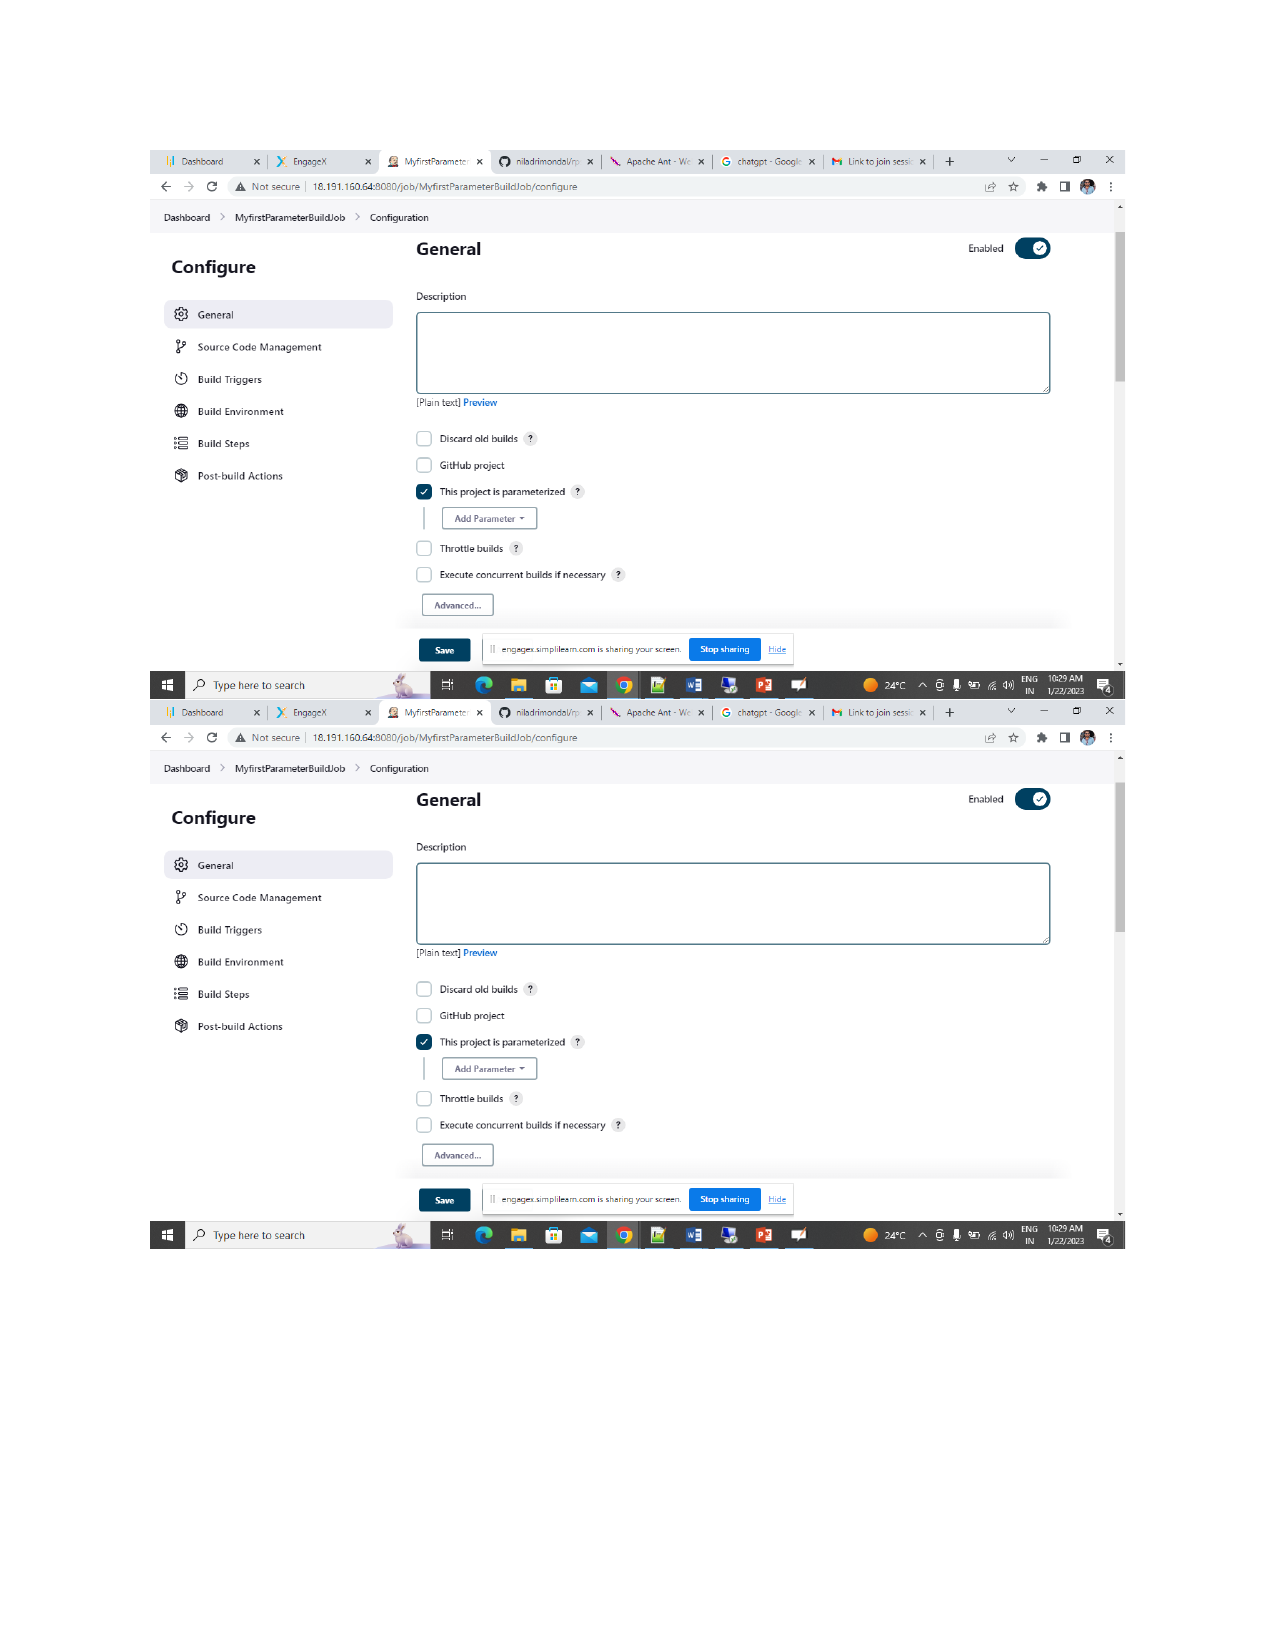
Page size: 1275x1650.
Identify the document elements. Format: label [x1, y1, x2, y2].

picture [150, 700, 1125, 1249]
picture [150, 150, 1125, 699]
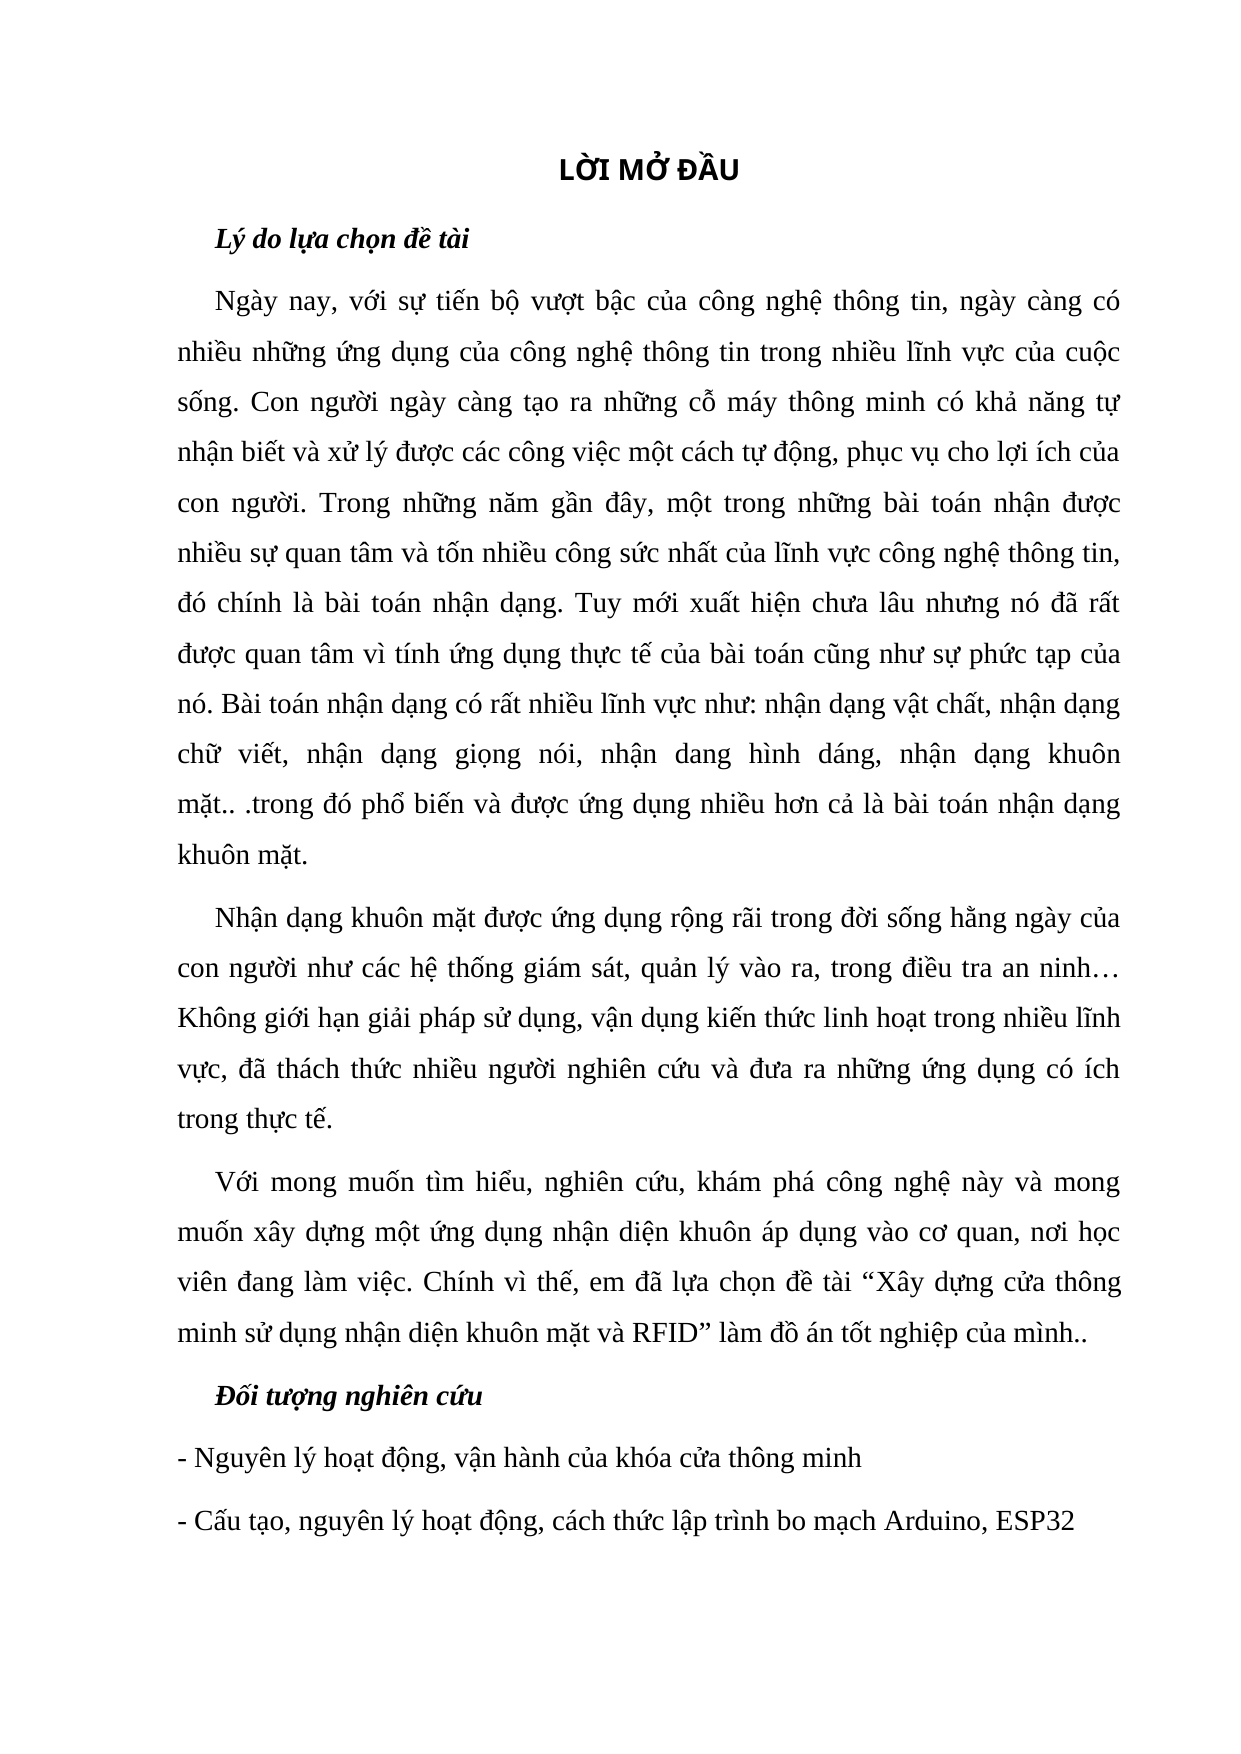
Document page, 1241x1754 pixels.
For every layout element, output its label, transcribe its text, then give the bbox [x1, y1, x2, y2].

+ + + +

» **Exercise details**
A verbatim rendering of the listing above is required, without any of its pictures.

» **Task answer**
Page size: 1275x1650.
Identify the document elements. Format: label [x1, y1, x2, y2].

picture [150, 700, 1125, 1249]
picture [150, 150, 1125, 699]
Document page, 1241x1754 pixels.
For every layout element, output its label, transcribe its text, then give the bbox [x1, y1, x2, y2].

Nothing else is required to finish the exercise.